Source excerpt:
Maintaining Your Environment

My car hit 75,000 miles recently and the “maintenance required” light came on. That means that I need to do some regular maintenance. Changing the oil, checking brake fluid levels, and rotating the tires may just be the things needed to keep my transportation needs met. Regular maintenance will keep a car running a long time. I do regular maintenance on my car pretty judiciously now.  It was not always that way. I have in the past run my cars dry, not only on gas, but also oil and other fluids. Letting things go without paying attention caused me some major problems.

So what about a CAD/BIM environment? Are there regular things that need to be done so that things run well? Do things just hum without you watching? Has it been a while since you have looked over the systems, processes, and procedures you have in place? Maybe a maintenance schedule is something you keep in your head. Maybe it is written down. Maybe you check things only when they break. Here are a few things you might want to look into systematically and on a regular basis.

Maintain Your Files

Just about all of the Autodesk products have an Audit command or something similar. AutoCAD has it and it can actually be run on multiple files called Batch Standards Checker. The Audit commands will clean up or notify you about issues. By regularly checking on the problems that can come with rapid design changes and multiple users interacting with the files and models, you can avoid some derailments in the future.

Don’t overlook the obvious tools like Purge, Overkill, Recover, and many third-party tools such as SmartPurger at JTB World.

Maintain Your Server

Go through and archive old files that are no longer used. Archive projects when they are no longer needed. This may be delayed until after construction is completed, so they may hang around a long time. Get rid of unneeded backups. People often copy files at milestones so they can go back if needed. These clutter up the server and project folders if they are not removed.

Maintain the Standard Libraries and Families

Many libraries and families are filled with very good blocks, templates, and files that improve your operations. Others may have leftover clutter. When people are testing things they may have older versions or variations. Clean off all of the iterations and keep only the production-approved one.  Don’t let the wrong component be used in your files. When you find bad ones, get rid of them.

Do Some Maintenance on Your Standard

If you have not reviewed your standard in a while, put it on your to-do list. You need to review it and remove/adjust items that are not used, ones that don’t make sense any longer, and those that are outdated. I am not talking about major changes—wholesale changes in the standards require planning and management beyond a quick fix.  While you are doing some cleanup, check to see if people are actually using the standard. Open a few random files and look around. See what you find. Don’t ignore those little deviations—address them.

Maintain Your Backups

Check on the backups. Are they working well? Are they stable? Restore something from backup just to prove that they still work as expected. Upgrade as needed. Catalog data in the backups so you can easily find it. Always keep your backups at the front of your mind.

Maintain Your Training Efforts

Don’t forget to train those who are using your systems. This may be the most important and most neglected area of oversight that a Tech Manager has. Train users in new tools, upgrades, and system use. Train new hires in the way your firm does things. Don’t let them bring in other methods that might degrade your environment. Tap into new hires for good ideas, but train out the ones you do not approve of. Train management in the reasons for your approach to tech. Keep them on your side by giving updates and reminders about the importance of standards and project methods.

Maintain Your Contracts and Agreements

Software agreements need to be reviewed from time to time so you are not caught flat when renewal times come up. Check to see if your seat count is correct. Adjust if possible for downturns in project loads and expand as needed for increases in staffing. When renewals come around, seek small additions such as training or extra tools that a vendor might make available free or for lower costs.  If your vendor is invoicing you monthly for services, review the billing. There are many ways for errors to get into billing or for you to pay for services you are not receiving.

Exercise tasks:
[a] In the piece on maintaining a CAD/BIM environment, what mileage had the writer's car reached when the "maintenance required" light came on?
[b] Repeat the lines of the listing below, starting at the line that contains "collection date: 1972-07-16" and ending at the final line of the listing.

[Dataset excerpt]

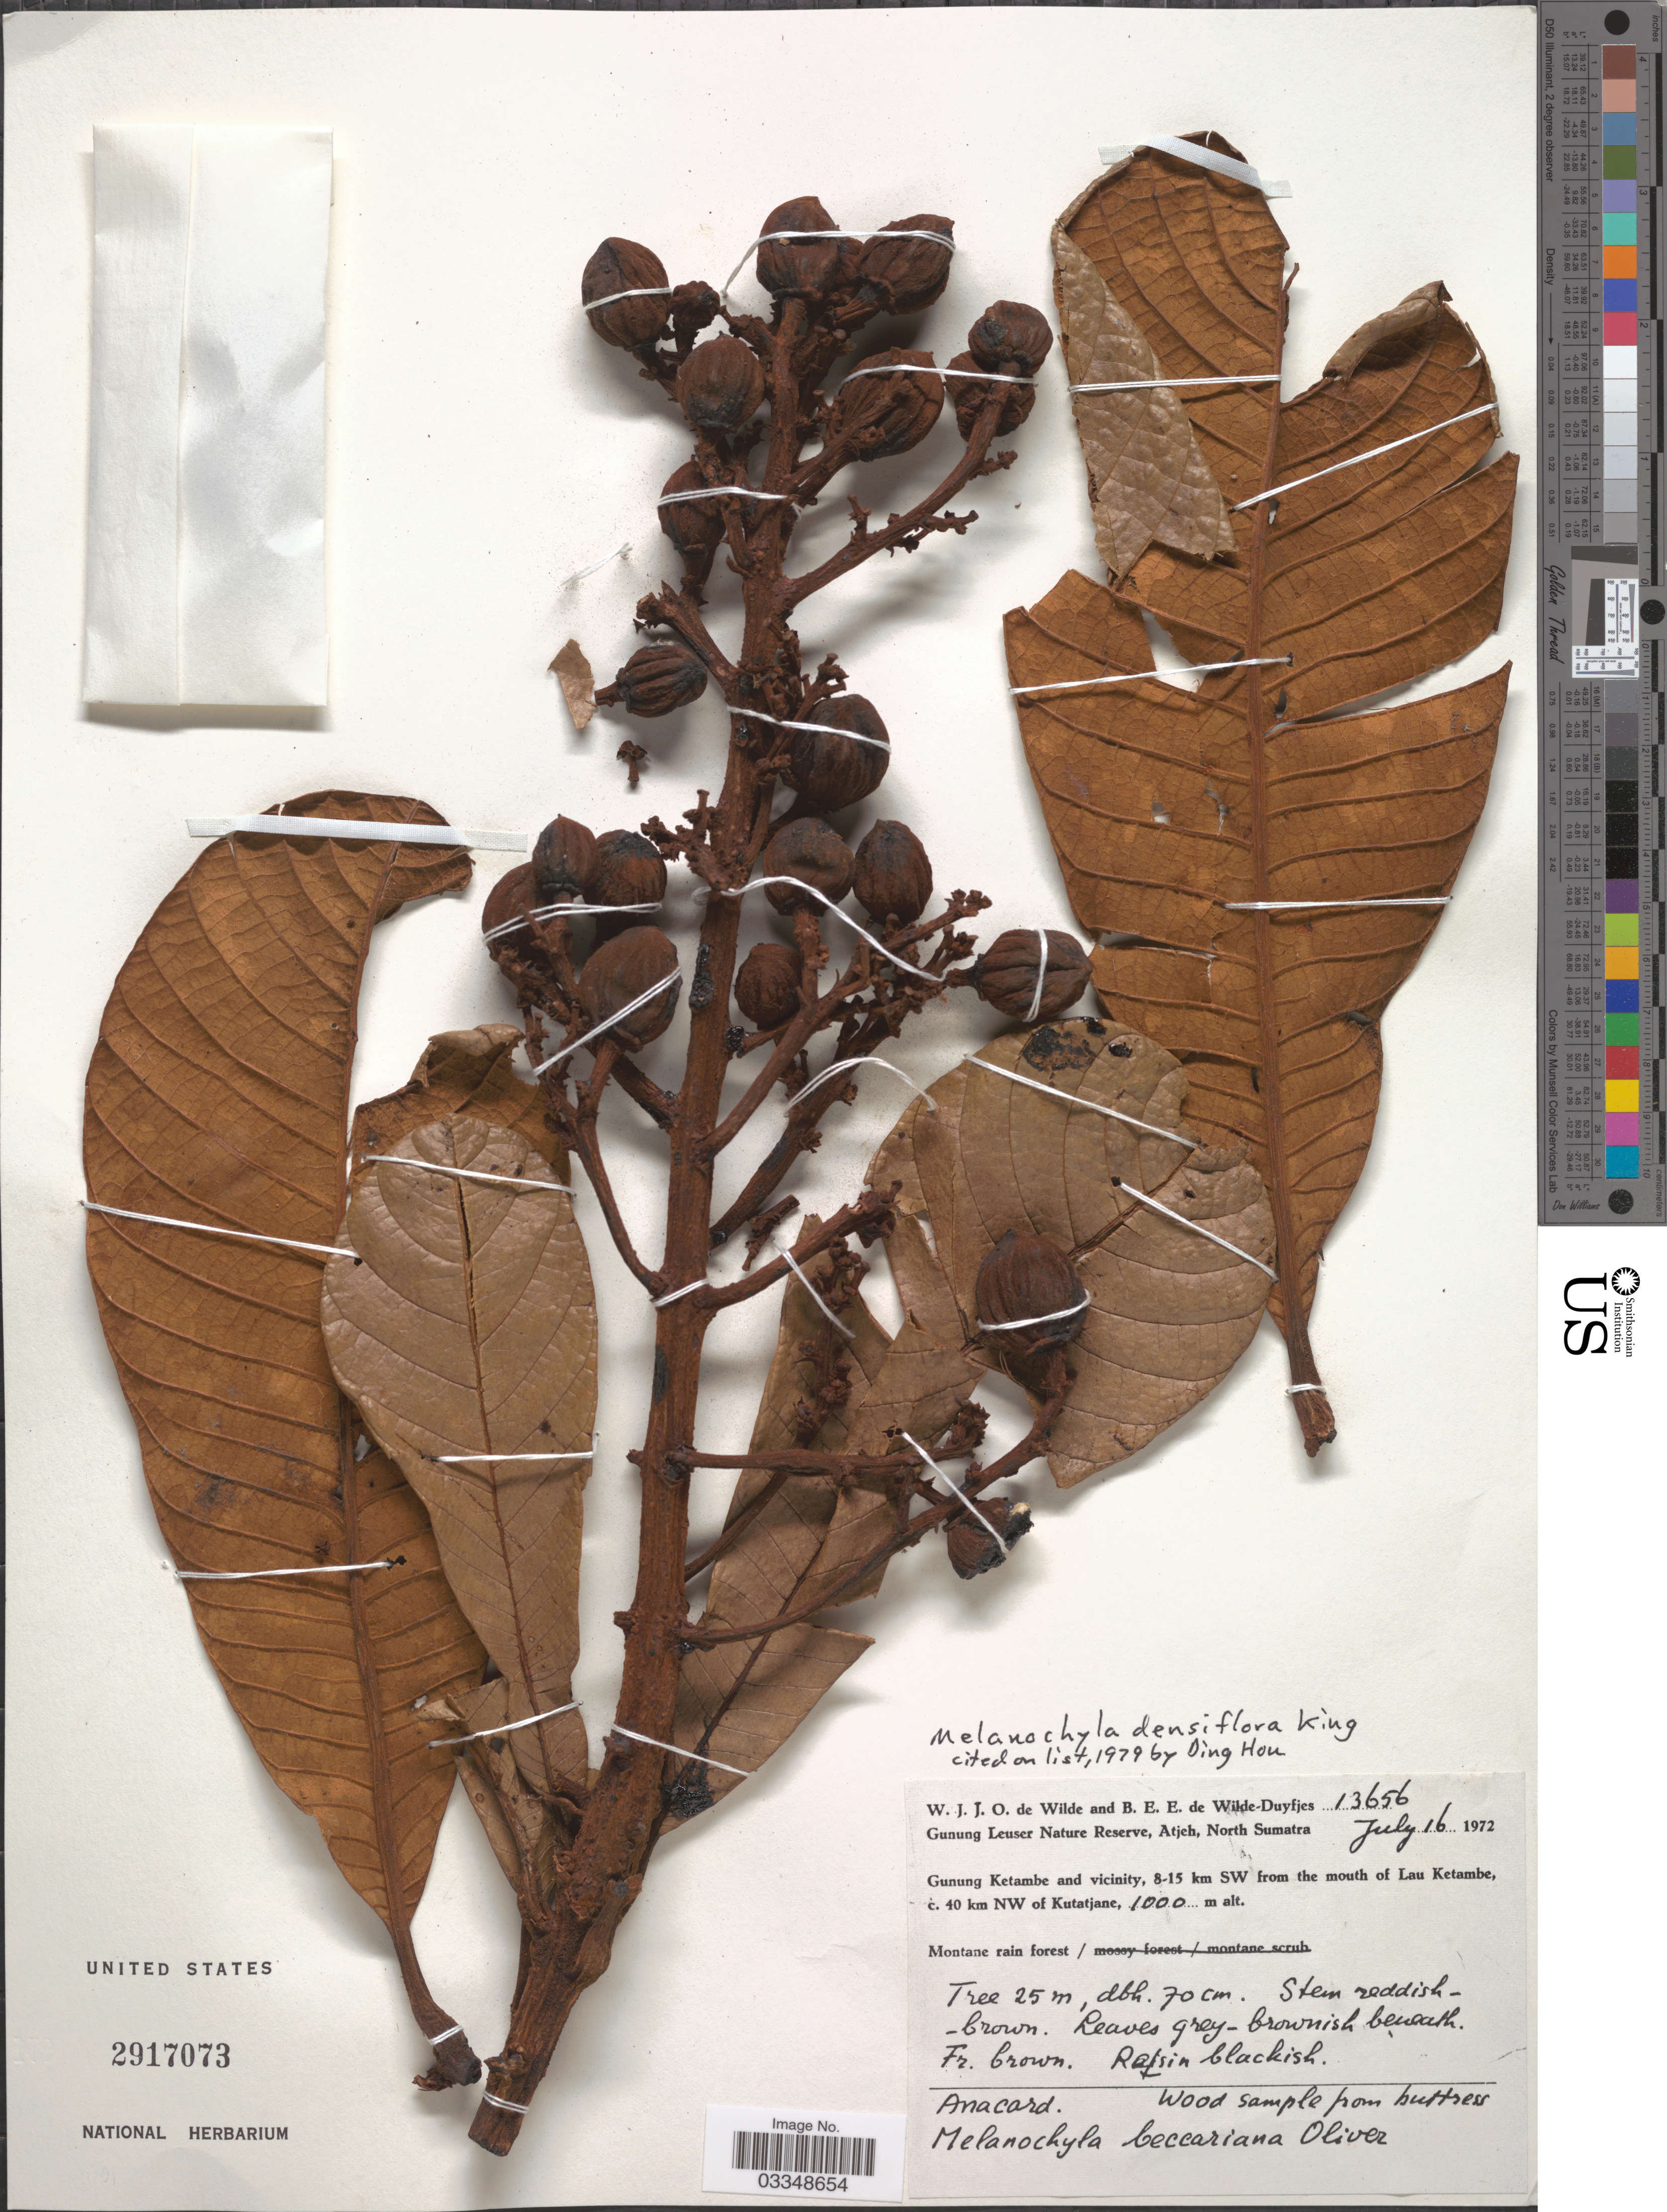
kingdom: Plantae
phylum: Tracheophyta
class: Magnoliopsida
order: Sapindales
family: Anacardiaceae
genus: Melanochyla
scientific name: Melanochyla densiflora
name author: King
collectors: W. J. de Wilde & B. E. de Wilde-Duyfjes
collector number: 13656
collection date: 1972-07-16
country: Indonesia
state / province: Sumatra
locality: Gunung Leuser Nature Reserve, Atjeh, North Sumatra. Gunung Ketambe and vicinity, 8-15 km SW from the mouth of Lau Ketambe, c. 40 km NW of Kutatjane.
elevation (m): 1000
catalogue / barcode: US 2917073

Answers to the tasks:
[a] 75,000 miles

[b]
collection date: 1972-07-16
country: Indonesia
state / province: Sumatra
locality: Gunung Leuser Nature Reserve, Atjeh, North Sumatra. Gunung Ketambe and vicinity, 8-15 km SW from the mouth of Lau Ketambe, c. 40 km NW of Kutatjane.
elevation (m): 1000
catalogue / barcode: US 2917073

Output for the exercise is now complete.